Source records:

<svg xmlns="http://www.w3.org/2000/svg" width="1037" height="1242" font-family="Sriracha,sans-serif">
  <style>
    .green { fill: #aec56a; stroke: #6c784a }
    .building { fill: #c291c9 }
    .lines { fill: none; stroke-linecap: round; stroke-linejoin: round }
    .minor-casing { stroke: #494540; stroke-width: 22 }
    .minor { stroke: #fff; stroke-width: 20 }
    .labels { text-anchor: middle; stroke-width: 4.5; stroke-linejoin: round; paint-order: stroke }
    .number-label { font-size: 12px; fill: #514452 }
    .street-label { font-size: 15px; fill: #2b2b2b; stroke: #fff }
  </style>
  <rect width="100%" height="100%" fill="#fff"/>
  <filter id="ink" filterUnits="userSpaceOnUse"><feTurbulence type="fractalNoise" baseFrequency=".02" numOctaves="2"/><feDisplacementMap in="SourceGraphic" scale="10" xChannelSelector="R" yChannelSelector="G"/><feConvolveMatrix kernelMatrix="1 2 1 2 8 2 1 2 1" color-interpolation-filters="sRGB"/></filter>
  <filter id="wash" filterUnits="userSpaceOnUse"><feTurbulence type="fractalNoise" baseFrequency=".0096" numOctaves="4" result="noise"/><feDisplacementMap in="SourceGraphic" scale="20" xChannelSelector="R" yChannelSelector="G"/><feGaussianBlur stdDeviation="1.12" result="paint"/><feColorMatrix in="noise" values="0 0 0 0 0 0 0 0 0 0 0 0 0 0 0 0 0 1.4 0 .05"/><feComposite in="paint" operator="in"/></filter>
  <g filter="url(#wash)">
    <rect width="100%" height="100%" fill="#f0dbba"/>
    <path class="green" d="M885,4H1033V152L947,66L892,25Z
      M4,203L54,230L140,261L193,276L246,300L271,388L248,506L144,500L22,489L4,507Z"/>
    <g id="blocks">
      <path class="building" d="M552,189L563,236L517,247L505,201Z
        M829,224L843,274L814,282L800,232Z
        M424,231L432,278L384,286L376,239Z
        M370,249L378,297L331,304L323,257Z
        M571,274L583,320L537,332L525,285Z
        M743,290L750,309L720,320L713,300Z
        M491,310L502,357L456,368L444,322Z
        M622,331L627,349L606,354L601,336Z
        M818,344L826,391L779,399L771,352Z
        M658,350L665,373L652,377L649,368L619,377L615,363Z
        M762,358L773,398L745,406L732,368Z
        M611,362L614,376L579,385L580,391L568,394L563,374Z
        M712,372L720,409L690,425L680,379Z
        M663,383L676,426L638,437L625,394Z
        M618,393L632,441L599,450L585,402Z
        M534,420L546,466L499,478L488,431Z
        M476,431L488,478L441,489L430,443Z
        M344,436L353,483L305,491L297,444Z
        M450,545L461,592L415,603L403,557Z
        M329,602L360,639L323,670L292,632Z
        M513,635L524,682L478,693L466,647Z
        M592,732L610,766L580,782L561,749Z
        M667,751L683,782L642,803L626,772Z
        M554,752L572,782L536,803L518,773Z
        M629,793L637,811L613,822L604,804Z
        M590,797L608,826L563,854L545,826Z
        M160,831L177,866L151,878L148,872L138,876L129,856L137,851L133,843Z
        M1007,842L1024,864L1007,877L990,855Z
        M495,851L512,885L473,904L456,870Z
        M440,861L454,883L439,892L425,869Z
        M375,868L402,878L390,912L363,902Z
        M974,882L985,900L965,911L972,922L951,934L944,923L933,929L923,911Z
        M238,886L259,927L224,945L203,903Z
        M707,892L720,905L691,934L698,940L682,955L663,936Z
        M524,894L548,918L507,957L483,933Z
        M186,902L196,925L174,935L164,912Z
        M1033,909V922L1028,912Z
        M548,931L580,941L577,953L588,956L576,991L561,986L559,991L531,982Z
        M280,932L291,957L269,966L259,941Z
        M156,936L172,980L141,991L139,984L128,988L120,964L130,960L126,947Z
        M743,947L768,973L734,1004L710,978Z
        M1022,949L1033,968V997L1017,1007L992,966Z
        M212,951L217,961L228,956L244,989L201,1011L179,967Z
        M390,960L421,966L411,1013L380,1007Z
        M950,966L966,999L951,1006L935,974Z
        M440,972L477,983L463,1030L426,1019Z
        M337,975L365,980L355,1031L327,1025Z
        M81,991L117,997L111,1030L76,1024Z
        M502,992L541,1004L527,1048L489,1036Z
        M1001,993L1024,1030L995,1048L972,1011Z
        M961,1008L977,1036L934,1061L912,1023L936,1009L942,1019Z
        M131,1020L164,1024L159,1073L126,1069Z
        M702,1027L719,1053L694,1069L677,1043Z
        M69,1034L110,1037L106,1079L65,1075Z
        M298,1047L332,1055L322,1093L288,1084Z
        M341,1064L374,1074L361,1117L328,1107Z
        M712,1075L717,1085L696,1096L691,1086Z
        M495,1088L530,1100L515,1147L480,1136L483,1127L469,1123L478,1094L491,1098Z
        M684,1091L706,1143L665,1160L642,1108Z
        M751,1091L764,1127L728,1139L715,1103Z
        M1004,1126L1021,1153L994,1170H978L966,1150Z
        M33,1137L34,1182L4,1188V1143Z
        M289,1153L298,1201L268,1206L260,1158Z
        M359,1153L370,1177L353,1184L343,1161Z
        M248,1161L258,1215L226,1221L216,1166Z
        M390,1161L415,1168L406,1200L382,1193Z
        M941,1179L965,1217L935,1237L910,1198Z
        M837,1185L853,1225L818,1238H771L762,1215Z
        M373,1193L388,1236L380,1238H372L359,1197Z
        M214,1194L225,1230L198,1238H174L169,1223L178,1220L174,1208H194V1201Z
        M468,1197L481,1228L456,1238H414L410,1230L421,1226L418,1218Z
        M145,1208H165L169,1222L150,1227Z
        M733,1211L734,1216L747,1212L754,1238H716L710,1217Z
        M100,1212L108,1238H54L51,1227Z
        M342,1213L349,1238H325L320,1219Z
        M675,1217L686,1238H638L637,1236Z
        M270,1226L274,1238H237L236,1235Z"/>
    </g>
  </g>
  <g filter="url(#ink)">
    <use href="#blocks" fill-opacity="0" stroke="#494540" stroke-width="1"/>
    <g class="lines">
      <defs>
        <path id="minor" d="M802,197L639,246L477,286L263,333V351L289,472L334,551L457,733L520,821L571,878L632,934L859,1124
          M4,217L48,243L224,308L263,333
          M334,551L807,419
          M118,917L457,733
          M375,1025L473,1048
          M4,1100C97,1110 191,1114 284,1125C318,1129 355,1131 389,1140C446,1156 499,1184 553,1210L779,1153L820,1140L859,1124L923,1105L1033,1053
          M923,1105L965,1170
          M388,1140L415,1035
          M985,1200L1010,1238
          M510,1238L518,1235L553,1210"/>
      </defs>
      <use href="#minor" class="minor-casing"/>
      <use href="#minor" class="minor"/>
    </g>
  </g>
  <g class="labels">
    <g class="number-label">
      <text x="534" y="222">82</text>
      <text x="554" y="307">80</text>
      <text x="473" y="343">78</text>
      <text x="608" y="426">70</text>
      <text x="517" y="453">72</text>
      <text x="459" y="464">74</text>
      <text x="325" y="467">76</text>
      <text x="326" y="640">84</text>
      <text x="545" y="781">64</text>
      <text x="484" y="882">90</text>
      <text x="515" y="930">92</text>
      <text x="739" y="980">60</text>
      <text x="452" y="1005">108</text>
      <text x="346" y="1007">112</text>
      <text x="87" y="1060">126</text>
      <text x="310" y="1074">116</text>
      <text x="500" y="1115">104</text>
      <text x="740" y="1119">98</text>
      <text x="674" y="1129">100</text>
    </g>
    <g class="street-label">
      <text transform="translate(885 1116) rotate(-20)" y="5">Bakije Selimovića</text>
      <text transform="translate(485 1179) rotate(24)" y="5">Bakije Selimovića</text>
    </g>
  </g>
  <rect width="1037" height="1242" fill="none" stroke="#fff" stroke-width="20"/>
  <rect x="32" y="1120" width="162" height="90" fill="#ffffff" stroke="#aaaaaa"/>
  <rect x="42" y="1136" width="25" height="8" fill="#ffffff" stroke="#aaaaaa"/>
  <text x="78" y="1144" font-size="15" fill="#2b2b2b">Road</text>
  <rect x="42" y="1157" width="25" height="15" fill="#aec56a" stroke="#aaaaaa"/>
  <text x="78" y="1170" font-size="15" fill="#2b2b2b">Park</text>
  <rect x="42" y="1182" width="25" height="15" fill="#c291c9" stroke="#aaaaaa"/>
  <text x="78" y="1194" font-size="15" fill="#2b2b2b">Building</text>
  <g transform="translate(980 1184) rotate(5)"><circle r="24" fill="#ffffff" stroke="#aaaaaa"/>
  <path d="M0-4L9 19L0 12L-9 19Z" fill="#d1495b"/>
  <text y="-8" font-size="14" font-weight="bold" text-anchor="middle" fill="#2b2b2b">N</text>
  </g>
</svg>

Your goal> For each line above that contains the word "wash", make a copy.

Exercise output>
  <filter id="wash" filterUnits="userSpaceOnUse"><feTurbulence type="fractalNoise" baseFrequency=".0096" numOctaves="4" result="noise"/><feDisplacementMap in="SourceGraphic" scale="20" xChannelSelector="R" yChannelSelector="G"/><feGaussianBlur stdDeviation="1.12" result="paint"/><feColorMatrix in="noise" values="0 0 0 0 0 0 0 0 0 0 0 0 0 0 0 0 0 1.4 0 .05"/><feComposite in="paint" operator="in"/></filter>
  <g filter="url(#wash)">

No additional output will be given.